Chronic gas shortages are causing Germany to rethink its stance on nuclear energy
Germany’s plans to shut down its last three nuclear plants by the end of this year could be scrapped now that soaring oil and gas prices are putting a strain on European economies and standards of living.
Like all nations within the EU, Germany, which boasts the grouping’s largest economy, is facing an energy crisis and policymakers are scambling to find alternative sources of power ahead of the coming winter. Nuclear energy is now being seen as the best available option for homegrown power generation.
The invasion of Ukraine by Russia, one of the world’s largest suppliers of oil and natural gas, has created an energy crisis in Europe as President Vladimir Putin has retaliated to EU sanctions on Russia by turning off gas supplies to the continent.
Already gas shortages are having their effects as municipal authorities in the city of Hanover have turned off hot water and central heating in public buildings in response to “Vladimir Putin’s weaponizing of gas supplies,” as the Daily Mail puts it.
“The drastic step comes as Germans have been told to expect sky-high electricity bills and sweeping gas rationing measures that will affect their day-to-day lives. In a sign of things to come, Hanover, the capital of Lower Saxony in the north west of the country, will cut off the hot water in public buildings, swimming pools, sports halls and gyms,” the newspaper reports.

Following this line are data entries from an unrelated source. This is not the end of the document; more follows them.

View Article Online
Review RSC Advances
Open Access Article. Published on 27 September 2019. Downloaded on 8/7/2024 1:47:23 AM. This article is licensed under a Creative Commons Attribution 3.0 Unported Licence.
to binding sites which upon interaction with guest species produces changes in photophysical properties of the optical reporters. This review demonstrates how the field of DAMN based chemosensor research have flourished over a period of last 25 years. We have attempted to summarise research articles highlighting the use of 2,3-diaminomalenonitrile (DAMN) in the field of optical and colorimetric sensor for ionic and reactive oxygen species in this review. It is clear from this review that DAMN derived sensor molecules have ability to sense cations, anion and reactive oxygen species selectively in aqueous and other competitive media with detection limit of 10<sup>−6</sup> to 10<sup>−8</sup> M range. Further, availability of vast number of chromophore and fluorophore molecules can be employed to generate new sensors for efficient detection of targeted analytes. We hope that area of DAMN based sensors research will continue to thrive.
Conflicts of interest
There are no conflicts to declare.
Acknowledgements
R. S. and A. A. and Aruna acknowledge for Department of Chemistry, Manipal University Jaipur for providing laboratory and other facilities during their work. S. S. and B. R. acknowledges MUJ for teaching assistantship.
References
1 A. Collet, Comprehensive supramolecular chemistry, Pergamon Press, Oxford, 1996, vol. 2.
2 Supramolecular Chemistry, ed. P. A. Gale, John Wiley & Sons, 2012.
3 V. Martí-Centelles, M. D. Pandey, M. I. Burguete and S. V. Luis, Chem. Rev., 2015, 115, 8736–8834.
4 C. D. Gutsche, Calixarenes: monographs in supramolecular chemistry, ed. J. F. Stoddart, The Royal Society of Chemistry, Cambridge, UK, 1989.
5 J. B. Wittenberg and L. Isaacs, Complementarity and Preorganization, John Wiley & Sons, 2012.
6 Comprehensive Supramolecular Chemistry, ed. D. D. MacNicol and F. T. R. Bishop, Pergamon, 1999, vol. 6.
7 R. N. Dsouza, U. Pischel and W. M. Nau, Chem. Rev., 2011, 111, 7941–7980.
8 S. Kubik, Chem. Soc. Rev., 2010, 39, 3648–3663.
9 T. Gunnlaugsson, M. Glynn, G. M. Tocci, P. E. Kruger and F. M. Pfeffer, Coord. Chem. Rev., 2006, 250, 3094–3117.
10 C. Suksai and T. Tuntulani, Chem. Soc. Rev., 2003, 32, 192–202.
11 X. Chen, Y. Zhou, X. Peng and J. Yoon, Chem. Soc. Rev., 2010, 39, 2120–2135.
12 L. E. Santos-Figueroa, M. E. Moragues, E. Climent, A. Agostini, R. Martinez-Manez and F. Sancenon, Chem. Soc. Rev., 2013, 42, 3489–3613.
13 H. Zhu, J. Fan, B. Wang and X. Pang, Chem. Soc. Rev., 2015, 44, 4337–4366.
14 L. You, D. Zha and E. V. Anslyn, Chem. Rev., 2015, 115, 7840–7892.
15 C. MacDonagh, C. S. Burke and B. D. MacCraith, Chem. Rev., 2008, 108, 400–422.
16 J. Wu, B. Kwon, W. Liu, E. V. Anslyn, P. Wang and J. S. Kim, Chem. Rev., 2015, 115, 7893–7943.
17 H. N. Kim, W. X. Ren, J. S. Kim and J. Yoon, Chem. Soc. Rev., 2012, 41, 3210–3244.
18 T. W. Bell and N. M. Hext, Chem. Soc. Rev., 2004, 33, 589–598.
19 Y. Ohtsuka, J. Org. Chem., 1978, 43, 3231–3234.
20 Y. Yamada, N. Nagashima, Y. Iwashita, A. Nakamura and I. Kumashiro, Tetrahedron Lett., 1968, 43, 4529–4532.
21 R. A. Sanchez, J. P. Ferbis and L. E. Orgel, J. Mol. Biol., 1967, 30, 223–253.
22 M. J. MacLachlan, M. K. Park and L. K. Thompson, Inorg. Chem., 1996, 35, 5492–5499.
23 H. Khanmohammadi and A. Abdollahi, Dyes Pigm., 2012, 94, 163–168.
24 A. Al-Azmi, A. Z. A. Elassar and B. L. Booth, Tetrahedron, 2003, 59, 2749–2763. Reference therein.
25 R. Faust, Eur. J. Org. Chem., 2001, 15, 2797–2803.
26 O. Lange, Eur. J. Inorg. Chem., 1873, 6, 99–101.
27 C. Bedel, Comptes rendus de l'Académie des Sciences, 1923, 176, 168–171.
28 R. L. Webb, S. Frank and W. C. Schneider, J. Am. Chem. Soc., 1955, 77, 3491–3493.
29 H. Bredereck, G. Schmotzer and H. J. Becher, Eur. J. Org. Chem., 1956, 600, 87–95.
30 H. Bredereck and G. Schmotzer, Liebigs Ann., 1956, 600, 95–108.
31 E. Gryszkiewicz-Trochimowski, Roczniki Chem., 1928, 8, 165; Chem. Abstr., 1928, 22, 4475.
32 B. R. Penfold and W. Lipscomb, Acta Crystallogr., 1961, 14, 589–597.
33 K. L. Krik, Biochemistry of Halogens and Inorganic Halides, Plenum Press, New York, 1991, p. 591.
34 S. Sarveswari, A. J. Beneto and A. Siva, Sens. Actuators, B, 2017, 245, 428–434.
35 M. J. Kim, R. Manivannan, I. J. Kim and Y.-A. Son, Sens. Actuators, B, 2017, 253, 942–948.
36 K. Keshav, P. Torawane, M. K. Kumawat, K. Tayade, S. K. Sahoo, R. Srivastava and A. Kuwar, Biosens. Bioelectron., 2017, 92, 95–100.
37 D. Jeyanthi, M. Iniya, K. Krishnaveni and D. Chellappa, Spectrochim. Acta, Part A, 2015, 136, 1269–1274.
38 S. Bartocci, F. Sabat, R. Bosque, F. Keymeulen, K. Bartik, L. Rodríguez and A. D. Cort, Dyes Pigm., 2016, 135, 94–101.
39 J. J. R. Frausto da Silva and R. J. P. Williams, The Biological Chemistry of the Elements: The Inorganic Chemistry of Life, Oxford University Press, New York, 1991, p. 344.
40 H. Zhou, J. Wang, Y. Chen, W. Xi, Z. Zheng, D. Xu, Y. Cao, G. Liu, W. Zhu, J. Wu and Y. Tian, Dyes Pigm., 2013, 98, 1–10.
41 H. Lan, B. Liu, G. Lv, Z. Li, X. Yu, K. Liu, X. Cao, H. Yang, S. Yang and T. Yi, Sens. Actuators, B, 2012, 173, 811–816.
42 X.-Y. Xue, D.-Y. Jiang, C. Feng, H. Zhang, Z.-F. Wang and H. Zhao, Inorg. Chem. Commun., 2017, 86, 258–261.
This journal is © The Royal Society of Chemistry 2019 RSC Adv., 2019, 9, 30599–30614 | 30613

“Other desperate gas-saving measures include switching off public fountains and blacking out night-time lights on major buildings such as the town hall and museums,” it adds.
The prospect of severe gas shortages in coming months has caused Germany and other nations to rethink their energy policies ahead of the coming winter.
An about-face on nuclear power by the German government is increasingly likely in order to boost the country’s domestic energy security, upending the country’s previous stance on nuclear.
“From the outset, the question of nuclear power plants has not been an ideological one for the German government but a purely technical one, which has been subject to expert reviews and will now be subject to them once again under more stringent circumstances,” a government spokesperson said.
The thee remaining plants accounted for 6% of Germany’s domestic electricity production in the first quarter of this year. Germany earlier decided to shutter all its nuclear plants as a result of opposition to them from the prominent Greens party and environmental activists, who have long had an anti-nuclear stance.
However, recent polls have shown an increase in public support for nuclear, which has reignited debate in Germany about the value of nuclear in the country’s energy pie. Pro-nuclear politicians are calling for nuclear energy to be retained for the sake of domestic energy security.
“This topic is very sensitive for some parties, but the Russian aggression against Ukraine must convince all politicians to consider this issue without ideology and in a new way,” stressed Michael Kruse, the liberal Free Democrat Party’s energy policy spokesperson.
He went on to warn that Russia could turn off supplies of gas for heating in winter, which could lead to power shortages as more electricity would be needed to heat homes and offices.
In a bid to allay the Greens’ lingering fears over the safety of the three nuclear plants, Joachim Buehler, managing director of TUEV, which specializes in industrial testing and certification, said they are “in a technically excellent condition.”